Answer:
approximately 242.4 cubic inches.
Explanation:
The volume of a prism is given by the formula:
Volume = Base area x Height
We are given that the base area of the prism is 21 square inches, and the height is 5 inches. We need to find the length of one side of the base to determine the base shape of the prism.
The perimeter of the base is 29 inches, so if the base has n sides of equal length, then the length of each side is:
Perimeter = n x Length of one side
29 inches = n x Length of one side
Since we don't know the number of sides, we can't solve for the length of one side directly.

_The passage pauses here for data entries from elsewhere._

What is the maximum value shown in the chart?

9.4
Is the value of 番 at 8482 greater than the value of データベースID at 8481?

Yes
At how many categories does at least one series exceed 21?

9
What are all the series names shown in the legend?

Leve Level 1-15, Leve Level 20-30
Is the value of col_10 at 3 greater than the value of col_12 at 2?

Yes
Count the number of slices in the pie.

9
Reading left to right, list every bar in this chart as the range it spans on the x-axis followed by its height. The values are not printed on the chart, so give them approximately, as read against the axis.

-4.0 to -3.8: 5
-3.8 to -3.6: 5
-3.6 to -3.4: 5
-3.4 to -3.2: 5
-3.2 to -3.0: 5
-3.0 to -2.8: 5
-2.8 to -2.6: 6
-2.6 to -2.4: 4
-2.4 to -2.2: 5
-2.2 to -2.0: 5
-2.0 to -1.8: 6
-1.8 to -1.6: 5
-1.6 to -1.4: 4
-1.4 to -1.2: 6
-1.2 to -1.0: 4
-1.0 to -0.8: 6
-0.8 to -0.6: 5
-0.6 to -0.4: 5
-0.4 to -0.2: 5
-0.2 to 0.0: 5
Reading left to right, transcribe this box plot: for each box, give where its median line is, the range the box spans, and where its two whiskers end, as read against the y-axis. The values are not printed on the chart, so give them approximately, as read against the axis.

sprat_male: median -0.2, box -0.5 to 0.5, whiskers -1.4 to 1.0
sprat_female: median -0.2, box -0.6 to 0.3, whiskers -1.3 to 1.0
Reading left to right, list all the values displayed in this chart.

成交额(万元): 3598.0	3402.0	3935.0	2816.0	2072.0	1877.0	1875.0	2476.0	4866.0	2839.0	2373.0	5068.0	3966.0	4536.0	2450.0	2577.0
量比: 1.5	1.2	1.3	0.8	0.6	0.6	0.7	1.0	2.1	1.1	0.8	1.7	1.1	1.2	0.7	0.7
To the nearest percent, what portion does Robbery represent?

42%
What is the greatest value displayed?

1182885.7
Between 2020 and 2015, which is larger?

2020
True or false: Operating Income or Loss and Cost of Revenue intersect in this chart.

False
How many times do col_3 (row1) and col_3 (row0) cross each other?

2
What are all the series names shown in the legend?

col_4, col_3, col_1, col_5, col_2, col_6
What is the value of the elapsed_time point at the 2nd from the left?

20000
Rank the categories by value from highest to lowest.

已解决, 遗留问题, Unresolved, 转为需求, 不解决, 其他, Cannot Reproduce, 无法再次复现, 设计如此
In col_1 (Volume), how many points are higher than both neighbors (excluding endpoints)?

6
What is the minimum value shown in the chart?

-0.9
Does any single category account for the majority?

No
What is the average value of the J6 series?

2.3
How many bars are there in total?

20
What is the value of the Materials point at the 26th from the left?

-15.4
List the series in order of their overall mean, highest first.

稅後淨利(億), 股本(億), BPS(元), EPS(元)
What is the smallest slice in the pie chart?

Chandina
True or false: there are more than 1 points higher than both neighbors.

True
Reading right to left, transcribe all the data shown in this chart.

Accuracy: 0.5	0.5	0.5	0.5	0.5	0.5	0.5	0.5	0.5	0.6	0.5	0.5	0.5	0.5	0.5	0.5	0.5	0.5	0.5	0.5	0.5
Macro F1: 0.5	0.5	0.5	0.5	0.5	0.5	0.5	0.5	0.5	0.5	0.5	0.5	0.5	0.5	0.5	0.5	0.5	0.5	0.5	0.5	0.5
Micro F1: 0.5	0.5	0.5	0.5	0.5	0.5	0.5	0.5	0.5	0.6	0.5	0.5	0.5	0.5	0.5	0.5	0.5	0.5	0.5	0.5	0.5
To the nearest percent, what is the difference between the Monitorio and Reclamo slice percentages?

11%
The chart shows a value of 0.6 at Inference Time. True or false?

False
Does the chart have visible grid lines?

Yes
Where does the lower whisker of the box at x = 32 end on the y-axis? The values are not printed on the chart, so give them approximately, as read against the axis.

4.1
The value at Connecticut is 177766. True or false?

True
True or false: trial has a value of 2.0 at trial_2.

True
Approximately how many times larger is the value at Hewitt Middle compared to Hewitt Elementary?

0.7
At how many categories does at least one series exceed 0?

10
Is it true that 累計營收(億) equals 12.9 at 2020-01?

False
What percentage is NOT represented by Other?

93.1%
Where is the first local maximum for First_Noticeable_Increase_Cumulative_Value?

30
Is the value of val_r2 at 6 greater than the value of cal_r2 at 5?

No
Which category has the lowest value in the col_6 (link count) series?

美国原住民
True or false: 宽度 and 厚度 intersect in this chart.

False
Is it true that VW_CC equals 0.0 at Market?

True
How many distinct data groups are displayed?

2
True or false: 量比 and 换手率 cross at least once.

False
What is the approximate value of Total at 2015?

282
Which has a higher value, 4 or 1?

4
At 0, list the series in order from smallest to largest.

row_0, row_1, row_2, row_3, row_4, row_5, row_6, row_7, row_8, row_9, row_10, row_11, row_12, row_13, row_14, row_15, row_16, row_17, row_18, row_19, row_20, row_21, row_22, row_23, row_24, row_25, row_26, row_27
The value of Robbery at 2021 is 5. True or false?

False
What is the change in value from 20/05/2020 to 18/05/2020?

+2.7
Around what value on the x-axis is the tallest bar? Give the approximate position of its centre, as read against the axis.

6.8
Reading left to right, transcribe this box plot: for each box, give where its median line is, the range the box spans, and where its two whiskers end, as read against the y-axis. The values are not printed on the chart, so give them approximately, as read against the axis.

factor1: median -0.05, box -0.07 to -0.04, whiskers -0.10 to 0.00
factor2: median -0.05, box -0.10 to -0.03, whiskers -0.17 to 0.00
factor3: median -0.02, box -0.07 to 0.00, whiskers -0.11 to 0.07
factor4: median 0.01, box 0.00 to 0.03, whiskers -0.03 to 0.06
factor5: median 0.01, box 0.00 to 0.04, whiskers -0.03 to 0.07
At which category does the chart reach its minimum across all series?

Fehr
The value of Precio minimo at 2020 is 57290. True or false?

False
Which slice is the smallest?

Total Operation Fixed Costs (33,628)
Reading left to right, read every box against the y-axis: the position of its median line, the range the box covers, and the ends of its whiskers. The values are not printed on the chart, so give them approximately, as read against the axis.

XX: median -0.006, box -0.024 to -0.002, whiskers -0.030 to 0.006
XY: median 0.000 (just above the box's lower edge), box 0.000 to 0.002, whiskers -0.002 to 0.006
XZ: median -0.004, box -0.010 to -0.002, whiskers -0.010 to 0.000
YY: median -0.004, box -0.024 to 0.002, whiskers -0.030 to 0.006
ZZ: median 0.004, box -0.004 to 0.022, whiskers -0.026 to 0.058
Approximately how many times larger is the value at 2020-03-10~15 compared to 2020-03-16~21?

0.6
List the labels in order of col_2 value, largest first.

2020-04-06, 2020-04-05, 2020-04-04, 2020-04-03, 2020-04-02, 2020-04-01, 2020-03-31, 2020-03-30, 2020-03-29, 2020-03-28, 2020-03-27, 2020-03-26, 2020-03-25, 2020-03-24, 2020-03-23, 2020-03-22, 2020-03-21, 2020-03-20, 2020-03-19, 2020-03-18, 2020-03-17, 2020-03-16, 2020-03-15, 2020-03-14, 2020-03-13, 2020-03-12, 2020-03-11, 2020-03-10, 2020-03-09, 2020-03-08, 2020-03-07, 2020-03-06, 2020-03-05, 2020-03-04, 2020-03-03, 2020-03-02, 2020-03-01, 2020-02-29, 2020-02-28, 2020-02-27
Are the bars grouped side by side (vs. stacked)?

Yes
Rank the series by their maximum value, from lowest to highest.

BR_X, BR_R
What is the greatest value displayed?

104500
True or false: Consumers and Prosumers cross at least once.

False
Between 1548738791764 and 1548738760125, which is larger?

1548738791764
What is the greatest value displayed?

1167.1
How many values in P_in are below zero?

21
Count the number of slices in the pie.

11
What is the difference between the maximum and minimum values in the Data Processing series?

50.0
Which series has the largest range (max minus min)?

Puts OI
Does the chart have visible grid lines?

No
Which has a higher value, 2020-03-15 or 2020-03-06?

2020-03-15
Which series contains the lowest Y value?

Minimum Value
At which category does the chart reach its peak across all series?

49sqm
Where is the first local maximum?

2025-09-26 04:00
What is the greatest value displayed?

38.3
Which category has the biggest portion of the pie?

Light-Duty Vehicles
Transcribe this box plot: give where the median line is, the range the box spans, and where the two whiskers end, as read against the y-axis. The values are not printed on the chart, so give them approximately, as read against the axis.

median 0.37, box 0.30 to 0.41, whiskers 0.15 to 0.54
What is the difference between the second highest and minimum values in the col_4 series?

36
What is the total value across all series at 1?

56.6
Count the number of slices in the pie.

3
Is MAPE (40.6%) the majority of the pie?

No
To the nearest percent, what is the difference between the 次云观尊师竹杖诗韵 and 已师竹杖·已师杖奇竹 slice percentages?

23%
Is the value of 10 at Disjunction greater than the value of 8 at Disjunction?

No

However, we can use the fact that the base area is 21 square inches to write an equation involving the length of one side:
Base area = (1/2) x Perimeter x Apothem
21 square inches = (1/2) x 29 inches x Apothem
where the apothem is the distance from the center of the base to the midpoint of a side.
Simplifying this equation, we get:
Apothem = 42/29 inches
Now we can use the apothem to find the length of one side of the base:
Length of one side = 2 x Apothem / √3
Length of one side = 2 x (42/29) inches / √3
Length of one side = 12/√3 inches
Now we can calculate the volume of the prism:
Volume = Base area x Height
Volume = 21 square inches x 5 inches x (12/√3) inches
Volume = 420/√3 cubic inches
Volume ≈ 242.4 cubic inches (rounded to one decimal place)
Therefore, the volume of the prism is approximately 242.4 cubic inches.